In an increasingly mobile and tech-savvy world, the way property managers adapt to their tenants' needs is constantly evolving. This is especially true when it comes to catering to a younger demographic in the student housing sector. Here are three trends to watch for in student housing:
1) One student housing company is trying to get ahead of the technology curve by increasing its online accessibility. The nation’s oldest student housing company, Philadelphia-based Campus Apartments, announced last week that it’s making a stride toward integrating new technology into its existing client services.
The company added Facebook Connect to its SmartClick payment system. SmartClick is an online account portal which allows students and parents to pay rent electronically, view their tenant leger, and make service requests. When it was launched in 2010, it was the first mobile application made available in the student housing industry.
With this new Facebook feature, however, renters can now log in and access the SmartClick payment system via Facebook. It’s not a bad idea considering the amount of time the average student spends each day on Facebook.
“Nearly all our residents and many of their parents are on Facebook throughout the day so this was a natural evolution of the portal,” says John Ailor, senior director of web and wireless technologies at Campus Apartments.
In terms of being first-to-market, it appears Campus Apartment has a slight edge on its competitors by using Facebook as an online access tool. Whether or not it will make Campus Apartment’s online payment system more user-friendly, or efficient, remains to be seen.
2) Forget about scrambling around to find some change for the washing machine. Princeton, NJ,-based Heartland Payment Systems Campus Solutions has introduced mobile technology, remote monitoring, and cashless transaction-capabilities to the student laundry experience.
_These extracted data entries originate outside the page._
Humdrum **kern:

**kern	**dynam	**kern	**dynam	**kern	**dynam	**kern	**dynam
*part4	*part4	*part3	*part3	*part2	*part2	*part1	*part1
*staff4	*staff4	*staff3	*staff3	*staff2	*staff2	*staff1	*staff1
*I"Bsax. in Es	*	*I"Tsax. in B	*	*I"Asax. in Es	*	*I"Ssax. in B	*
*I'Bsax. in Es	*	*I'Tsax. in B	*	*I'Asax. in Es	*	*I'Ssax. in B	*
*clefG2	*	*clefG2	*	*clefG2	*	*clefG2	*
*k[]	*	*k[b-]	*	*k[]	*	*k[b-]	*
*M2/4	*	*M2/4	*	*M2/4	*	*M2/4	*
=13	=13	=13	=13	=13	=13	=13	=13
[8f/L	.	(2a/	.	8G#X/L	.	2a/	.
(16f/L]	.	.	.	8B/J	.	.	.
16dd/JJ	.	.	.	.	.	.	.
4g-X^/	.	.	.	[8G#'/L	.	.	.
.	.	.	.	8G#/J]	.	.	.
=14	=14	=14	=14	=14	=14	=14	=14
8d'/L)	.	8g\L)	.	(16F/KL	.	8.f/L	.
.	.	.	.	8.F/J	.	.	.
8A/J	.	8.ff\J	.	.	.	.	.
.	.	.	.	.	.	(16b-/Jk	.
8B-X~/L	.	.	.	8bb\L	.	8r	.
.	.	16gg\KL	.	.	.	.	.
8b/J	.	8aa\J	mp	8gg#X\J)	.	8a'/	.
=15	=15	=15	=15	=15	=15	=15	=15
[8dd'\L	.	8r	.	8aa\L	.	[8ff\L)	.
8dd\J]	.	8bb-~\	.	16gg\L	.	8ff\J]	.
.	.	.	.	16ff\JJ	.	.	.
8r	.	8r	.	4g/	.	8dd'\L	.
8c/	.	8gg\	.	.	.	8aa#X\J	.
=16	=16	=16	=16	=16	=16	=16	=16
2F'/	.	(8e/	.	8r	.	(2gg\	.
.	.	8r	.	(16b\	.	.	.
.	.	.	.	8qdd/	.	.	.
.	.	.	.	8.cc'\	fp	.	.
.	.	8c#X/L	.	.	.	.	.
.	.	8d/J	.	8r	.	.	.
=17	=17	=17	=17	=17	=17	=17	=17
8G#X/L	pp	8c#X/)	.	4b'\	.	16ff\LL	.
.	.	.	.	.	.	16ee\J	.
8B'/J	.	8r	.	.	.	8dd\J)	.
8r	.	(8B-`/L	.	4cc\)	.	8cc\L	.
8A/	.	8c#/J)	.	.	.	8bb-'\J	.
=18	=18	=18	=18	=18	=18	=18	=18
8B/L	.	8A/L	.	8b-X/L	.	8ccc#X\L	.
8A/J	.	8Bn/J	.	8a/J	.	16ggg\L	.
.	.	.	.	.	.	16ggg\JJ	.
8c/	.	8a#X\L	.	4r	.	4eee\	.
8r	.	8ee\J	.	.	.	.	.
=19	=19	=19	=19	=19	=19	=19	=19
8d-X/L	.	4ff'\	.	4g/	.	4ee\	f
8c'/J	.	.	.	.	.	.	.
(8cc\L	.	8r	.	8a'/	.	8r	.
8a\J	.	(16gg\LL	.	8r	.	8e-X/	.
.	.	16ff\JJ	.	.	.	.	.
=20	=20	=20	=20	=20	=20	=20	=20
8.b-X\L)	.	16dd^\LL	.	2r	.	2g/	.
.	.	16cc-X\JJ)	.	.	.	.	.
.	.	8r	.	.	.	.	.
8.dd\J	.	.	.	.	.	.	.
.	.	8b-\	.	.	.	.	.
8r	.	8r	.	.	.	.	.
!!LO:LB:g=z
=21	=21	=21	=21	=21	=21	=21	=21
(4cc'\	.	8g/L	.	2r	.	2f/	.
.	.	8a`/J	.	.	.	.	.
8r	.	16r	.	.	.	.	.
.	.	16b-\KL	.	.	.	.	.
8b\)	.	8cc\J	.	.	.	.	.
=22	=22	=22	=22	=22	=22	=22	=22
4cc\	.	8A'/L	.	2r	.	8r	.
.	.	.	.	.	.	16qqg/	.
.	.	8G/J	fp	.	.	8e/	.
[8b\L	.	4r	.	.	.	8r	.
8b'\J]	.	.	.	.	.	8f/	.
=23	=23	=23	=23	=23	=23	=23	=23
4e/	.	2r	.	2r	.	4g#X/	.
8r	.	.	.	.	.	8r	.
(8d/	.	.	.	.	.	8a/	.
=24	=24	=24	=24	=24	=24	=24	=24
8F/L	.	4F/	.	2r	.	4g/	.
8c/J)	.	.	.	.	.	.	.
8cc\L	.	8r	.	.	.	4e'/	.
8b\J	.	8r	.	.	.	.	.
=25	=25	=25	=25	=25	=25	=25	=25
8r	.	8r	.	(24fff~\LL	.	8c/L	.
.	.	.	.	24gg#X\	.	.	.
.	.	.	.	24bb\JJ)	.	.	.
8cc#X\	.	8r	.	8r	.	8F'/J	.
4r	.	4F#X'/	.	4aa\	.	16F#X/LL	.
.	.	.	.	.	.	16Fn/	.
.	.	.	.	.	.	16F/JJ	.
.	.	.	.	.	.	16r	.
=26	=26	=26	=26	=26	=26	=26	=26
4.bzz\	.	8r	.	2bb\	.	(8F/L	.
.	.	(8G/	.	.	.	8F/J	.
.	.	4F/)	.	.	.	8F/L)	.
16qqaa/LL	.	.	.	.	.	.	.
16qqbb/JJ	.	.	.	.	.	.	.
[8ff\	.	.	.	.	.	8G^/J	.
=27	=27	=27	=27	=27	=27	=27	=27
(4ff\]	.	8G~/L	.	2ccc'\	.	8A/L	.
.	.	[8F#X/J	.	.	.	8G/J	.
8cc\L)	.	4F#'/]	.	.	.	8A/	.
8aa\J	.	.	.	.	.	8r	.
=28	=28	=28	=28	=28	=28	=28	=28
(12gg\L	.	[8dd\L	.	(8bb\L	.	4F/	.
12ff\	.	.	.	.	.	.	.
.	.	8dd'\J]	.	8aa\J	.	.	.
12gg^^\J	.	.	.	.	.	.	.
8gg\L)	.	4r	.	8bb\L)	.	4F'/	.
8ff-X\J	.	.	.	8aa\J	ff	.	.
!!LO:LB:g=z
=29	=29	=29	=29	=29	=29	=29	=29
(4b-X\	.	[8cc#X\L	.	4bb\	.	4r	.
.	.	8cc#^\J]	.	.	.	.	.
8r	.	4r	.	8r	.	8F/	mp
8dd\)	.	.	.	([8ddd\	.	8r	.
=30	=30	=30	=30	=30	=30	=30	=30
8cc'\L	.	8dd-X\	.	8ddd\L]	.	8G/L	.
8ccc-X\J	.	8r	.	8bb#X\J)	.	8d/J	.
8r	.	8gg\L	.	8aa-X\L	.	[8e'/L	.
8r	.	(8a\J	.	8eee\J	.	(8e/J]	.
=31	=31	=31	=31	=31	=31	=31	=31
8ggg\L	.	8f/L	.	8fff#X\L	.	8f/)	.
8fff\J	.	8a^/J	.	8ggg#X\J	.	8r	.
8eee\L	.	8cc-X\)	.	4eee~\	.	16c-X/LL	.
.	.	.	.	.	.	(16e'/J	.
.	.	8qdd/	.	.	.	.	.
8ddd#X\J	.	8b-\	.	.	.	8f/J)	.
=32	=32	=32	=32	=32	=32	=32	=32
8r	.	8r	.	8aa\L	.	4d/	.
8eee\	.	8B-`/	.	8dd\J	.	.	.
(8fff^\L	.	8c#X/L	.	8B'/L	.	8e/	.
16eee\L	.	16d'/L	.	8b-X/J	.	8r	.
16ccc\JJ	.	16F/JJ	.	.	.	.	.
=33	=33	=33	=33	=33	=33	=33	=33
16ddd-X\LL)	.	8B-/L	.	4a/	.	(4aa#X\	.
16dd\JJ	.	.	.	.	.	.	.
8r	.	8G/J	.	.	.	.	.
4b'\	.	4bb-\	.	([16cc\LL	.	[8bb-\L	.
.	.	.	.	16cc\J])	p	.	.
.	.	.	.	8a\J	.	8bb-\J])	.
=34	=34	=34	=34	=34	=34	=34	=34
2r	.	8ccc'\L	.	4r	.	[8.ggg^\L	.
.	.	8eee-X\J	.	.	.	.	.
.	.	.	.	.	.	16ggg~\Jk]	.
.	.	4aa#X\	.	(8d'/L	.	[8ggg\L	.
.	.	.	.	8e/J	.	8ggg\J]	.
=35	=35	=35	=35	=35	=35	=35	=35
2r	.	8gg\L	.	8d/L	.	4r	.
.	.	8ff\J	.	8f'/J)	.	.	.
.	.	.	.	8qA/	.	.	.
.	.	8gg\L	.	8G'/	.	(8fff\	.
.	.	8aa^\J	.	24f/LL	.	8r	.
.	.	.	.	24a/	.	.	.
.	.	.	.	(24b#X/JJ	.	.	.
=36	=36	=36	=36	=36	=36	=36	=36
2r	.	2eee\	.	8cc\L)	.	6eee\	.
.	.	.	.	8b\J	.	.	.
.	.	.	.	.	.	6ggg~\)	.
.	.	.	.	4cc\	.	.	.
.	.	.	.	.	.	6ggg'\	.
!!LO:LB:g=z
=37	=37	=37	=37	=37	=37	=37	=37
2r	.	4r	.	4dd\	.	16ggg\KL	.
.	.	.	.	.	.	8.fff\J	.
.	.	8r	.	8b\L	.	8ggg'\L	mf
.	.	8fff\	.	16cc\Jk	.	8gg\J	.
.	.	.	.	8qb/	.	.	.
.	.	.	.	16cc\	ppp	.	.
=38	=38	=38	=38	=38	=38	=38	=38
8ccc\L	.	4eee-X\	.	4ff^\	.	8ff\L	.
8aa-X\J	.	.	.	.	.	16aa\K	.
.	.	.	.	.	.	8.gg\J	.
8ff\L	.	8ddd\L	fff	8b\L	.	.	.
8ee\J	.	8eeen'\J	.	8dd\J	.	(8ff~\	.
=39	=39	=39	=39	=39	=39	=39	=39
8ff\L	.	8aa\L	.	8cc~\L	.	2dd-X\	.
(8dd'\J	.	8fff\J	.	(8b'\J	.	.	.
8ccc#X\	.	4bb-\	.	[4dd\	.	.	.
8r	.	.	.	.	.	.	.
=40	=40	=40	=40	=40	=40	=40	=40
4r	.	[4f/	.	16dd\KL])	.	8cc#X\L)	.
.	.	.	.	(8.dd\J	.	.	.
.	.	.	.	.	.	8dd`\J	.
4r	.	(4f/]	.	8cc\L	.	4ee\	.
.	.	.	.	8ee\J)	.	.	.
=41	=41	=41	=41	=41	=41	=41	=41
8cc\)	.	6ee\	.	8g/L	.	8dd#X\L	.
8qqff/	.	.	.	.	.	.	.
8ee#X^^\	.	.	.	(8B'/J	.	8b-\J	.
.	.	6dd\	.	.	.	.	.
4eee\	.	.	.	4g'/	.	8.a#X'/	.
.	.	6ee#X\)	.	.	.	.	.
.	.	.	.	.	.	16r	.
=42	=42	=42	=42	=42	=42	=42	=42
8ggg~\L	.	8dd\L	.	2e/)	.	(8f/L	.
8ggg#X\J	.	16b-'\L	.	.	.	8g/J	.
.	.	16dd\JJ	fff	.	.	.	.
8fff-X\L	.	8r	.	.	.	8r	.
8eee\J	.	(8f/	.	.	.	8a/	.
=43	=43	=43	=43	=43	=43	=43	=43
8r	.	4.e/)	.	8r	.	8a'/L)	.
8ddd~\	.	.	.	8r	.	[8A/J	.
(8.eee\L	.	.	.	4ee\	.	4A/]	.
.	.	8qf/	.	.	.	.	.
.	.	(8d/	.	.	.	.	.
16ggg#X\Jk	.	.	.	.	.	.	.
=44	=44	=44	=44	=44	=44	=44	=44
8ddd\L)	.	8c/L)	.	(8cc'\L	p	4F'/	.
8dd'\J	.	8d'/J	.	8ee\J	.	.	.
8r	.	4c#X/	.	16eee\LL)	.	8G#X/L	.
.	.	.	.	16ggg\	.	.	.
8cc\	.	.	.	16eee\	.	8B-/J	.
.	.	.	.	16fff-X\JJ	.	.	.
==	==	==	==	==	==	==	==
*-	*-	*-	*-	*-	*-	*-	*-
The company’s WaveRider system allows students to pay for each load of laundry using a debit card instead of cash or quarters.
“Students don’t carry around a pocket full of quarters anymore,” said Ron Farmer, executive director Campus Solutions and Micropayments at Heartland Campus Solutions. “Parents send them off to college with a debit card and they want to use it.”
Better yet, this system gives students access to a web-based portal called WaveVision. It lets students view the status of washers and dryers from their computer or mobile phone. You can even register to receive a text message when a machine is available or when your clothes are done in the dryer. But the feature most property managers like is WaveCentral, which lets them virtually manage transaction information and machine operation status remotely from any web browser.
So far, the technology has been implemented at about 10 colleges and universities across the country. But the highest adoption rate has been seen at off-campus student housing communities. And according to Farmer, “Property managers are seeing revenue increases since the systems were implemented.”
3) Another evolution in campus housing technology stems from one of the most basic and important needs of any tenant: security. That’s why many industry leaders believe that new electronic locking systems are the hardware of the future.
Recent advancements in near field communication (NFC) technology and radio frequency identification (RFID) have made it possible to unlock your door by just sending a signal from your mobile phone to an electronic lock receiver. “This technology allows for signals to be sent directly from the electronic locks operating systems to the individual’s smartphone,” said Dale Mathias, vice president of multi-housing and institutional sales for Winston Salem, NC-based Kaba Access Control. “The smartphone is then used to send an encrypted signal to the user’s lock in order to allow access, which eliminates the need for a resident to carry any key credentials.”
Best of all, these new “lock and key” technologies may gain traction quicker than you think. Especially since almost all new cell phones are being designed with NFC microchips already built into them. In fact, a recently completed trial using NFC technology to access buildings at Arizona State University revealed that nearly 90 percent of students said they wanted to be able to use their smartphones as “virtual keys” to unlock doors across campus.
According to Denis Hébert, president and CEO of digital key and reader maker Irvine, Calif.-based HID Global, “The university is helping us validate how bringing mobility to access control improves security while enhancing the user experience by making it easier to deploy and manage keys and more convenient to carry them. With this technology, any door that’s opened with a key or Sun Card has the potential to now be opened with a phone.”